Just like our chicken story, the incentives are aligned so that the benefits of bus-conversion mandates to the members of this small group exceed the cost of their advocacy efforts, while the benefits to individual citizens of stopping the mandates fall short of the cost of opposition. As far as incentives go, the situation seems pretty dire.
Unlike our chicken story, however, most people do not know there is no magical or “free” job creation when government mandates bus conversions. The resources used to convert the buses must be taken from somewhere, and it is as likely as not that there are many other jobs destroyed or never created in the first place when the resources are redirected. Furthermore, most people do not know that there is no causal connection between more jobs and more prosperity, or a higher standard of living. In fact, if a government mandate creates jobs, it is likely that it does so precisely because it is destroying wealth by moving it from more-productive to less-productive (and more labor intensive) uses.
This lack of knowledge is actually good news.
It means things are not as hopeless as pure Public Choice theory might suggest. Bad incentives can be overcome by good ideas. In our chicken story it was clear that interests alone were insufficient to enact policy. Knowledge of the policy’s incoherence trumped the incentive structure.
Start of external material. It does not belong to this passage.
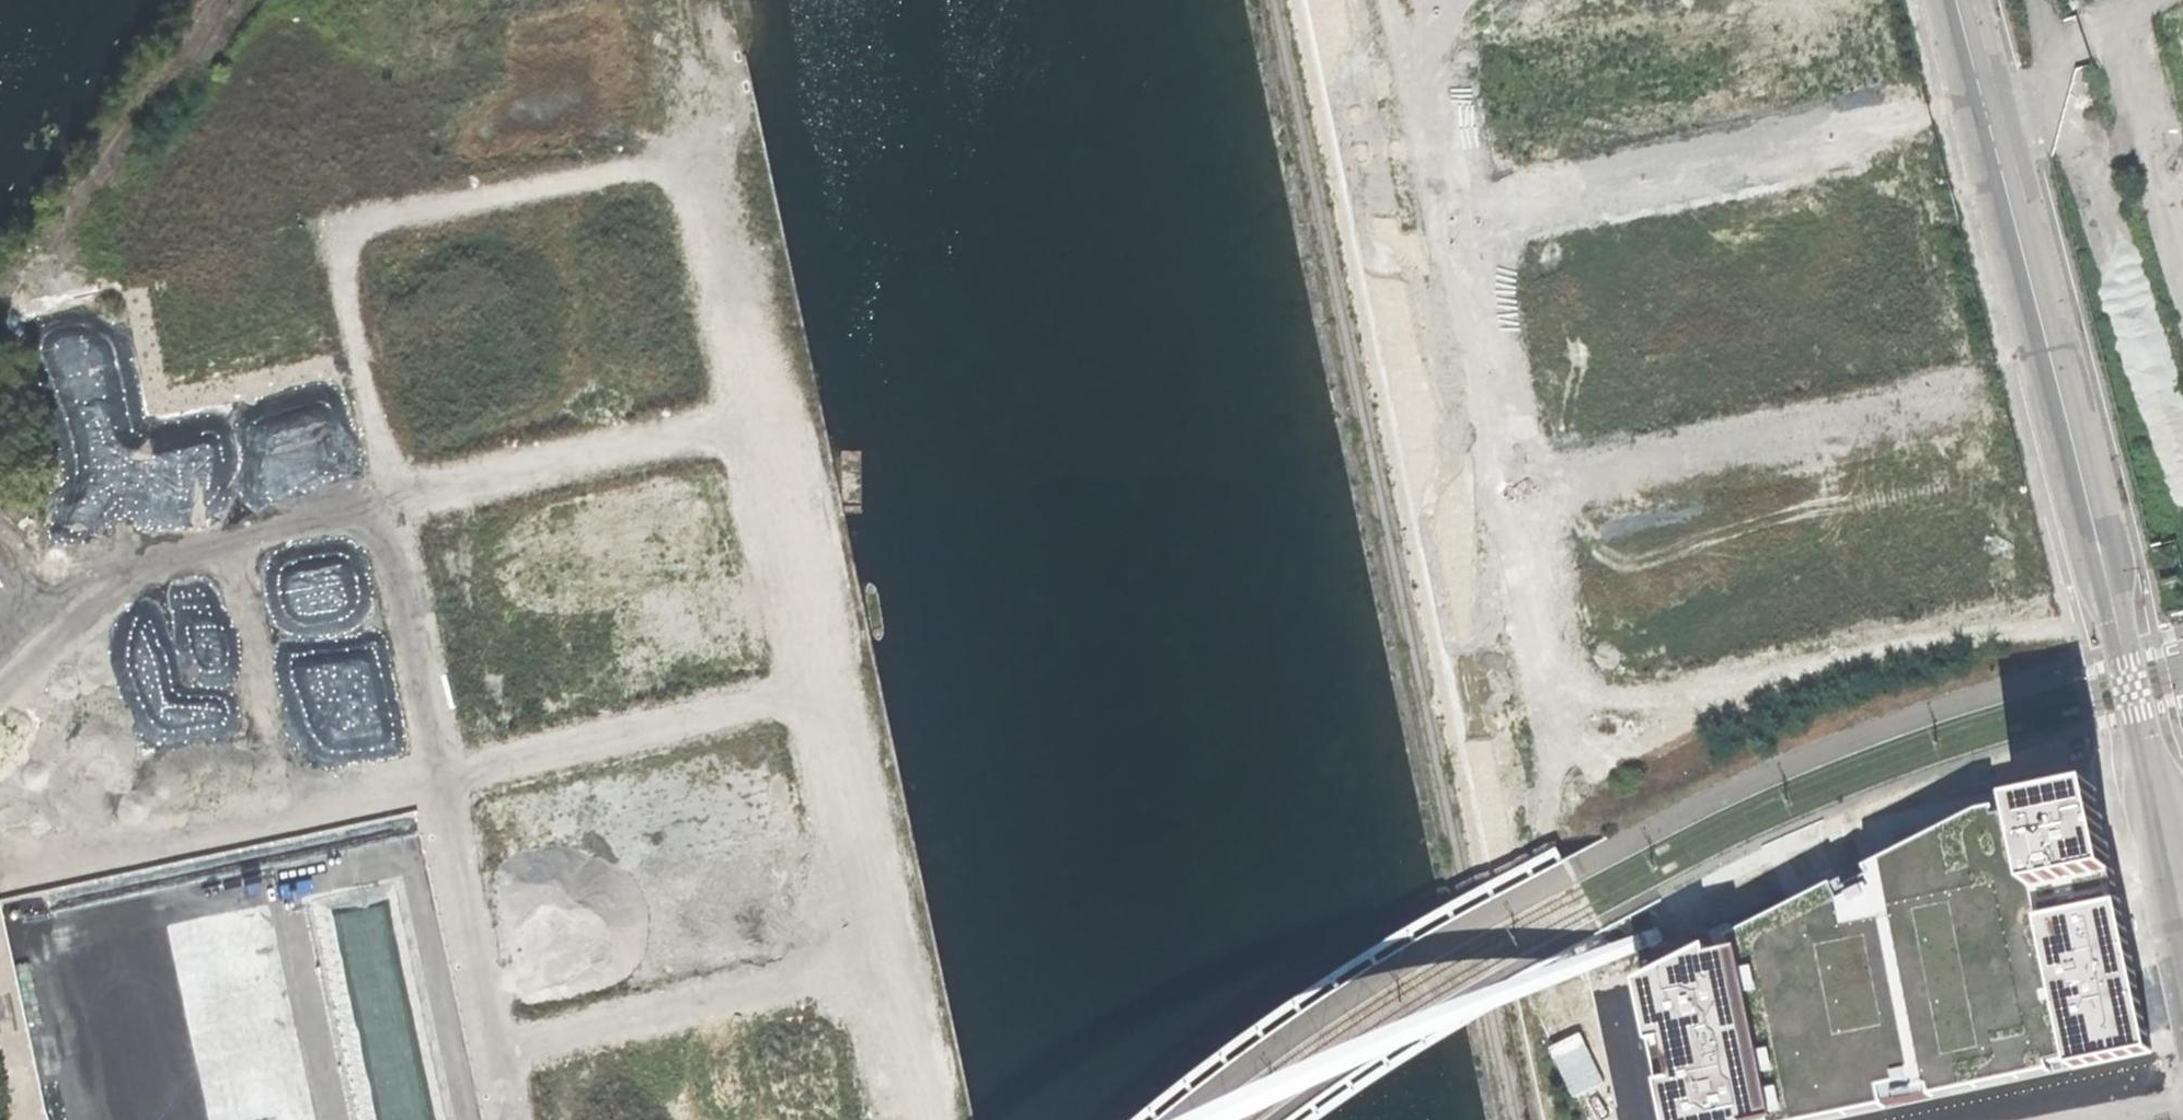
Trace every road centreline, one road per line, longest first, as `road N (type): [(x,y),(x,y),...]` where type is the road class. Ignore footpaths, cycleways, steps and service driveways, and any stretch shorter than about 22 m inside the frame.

With a grasp of basic economics, people may find the sign on the bus just as laughable as the idea of Kick-A-Chick Day.
Special interests can only appeal to things within the realm of accepted public opinion, which is shaped by public knowledge. We can affect public knowledge.
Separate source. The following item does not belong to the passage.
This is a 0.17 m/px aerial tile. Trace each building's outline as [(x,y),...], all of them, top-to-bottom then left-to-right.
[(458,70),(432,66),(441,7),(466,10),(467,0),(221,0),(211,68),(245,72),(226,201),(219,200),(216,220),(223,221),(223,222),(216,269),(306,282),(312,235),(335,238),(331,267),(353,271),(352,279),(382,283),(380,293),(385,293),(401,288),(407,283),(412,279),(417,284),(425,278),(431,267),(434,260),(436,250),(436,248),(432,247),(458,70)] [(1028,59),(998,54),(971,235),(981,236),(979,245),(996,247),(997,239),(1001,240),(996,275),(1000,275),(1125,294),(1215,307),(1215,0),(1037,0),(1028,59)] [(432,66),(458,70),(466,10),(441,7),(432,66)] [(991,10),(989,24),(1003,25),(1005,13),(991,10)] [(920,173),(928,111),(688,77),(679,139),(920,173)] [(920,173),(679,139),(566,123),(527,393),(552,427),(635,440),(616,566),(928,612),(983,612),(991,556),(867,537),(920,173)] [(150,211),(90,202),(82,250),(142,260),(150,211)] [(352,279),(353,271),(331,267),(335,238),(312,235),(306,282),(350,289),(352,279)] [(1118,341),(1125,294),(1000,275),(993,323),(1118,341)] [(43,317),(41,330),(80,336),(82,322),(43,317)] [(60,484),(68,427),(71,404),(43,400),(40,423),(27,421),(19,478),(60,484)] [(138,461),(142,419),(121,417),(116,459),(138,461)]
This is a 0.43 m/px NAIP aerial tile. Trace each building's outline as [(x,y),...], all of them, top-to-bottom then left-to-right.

Special interests can do much to destroy liberty given the incentive structure in our political system. Indeed, with an ignorant populace there is little they cannot do. But even the most powerful interests ultimately answer to the ideas held by a majority of citizens. Policy follows the path blazed by belief.
In emphasizing the role of ideas in limiting the expansion of the State or the power of special interests I do not mean to say Public Choice is incorrect. It is a valuable toolkit that brings a dose of realism to our efforts at reforming the State. But it is most powerful when it recognizes and incorporates the power of ideas to change and shape interests, and to help people put aside their short-term interests and understand their long-term interests.
It was recognition of the power of ideas over interests that motivated Leonard Read to start the Foundation for Economic Education. It is because of the power of ideas that FEE has tirelessly educated individuals on economic principles for these many years. It is because of the power of ideas that we must continue our educational efforts, no matter how frustrating it may sometimes be.
When we succeed, all interventionist interest groups and their ploys will be shown to be just as ridiculous as the Partnership for a Chicken-Free America. No matter how powerful an interest, how strong its incentives, or how corrupt the system, government can ultimately only do what people permit it to; and people will only permit it to do what they believe it capable of doing. Through education we can demonstrate just how incapable government is. In the end, despite the very real power of interests, ideas win.
To paraphrase Victor Hugo, “More powerful than an army of special interest lobbyists, is an idea whose time has come.”